Leave out the images and output the records word for word.

▶ **Entries provided**:
◆ ◆ ◆

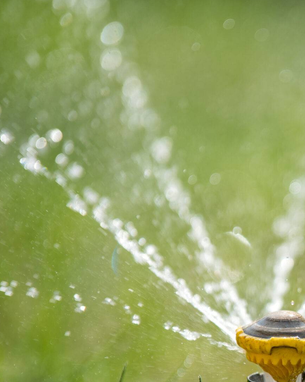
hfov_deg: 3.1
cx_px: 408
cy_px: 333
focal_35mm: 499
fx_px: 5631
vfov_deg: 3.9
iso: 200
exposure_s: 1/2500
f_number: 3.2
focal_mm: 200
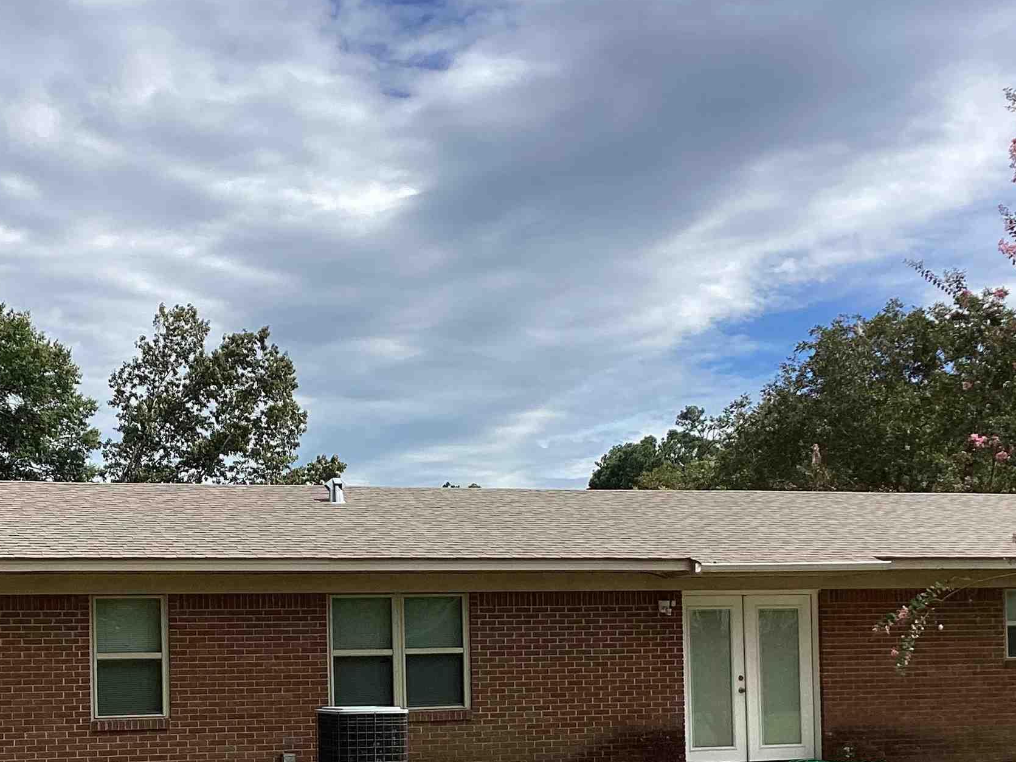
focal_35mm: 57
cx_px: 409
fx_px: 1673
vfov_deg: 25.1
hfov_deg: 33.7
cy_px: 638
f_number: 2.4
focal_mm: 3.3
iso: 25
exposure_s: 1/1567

◆ ◆ ◆

▶ **Problem solution**:
hfov_deg: 3.1
cx_px: 408
cy_px: 333
focal_35mm: 499
fx_px: 5631
vfov_deg: 3.9
iso: 200
exposure_s: 1/2500
f_number: 3.2
focal_mm: 200
focal_35mm: 57
cx_px: 409
fx_px: 1673
vfov_deg: 25.1
hfov_deg: 33.7
cy_px: 638
f_number: 2.4
focal_mm: 3.3
iso: 25
exposure_s: 1/1567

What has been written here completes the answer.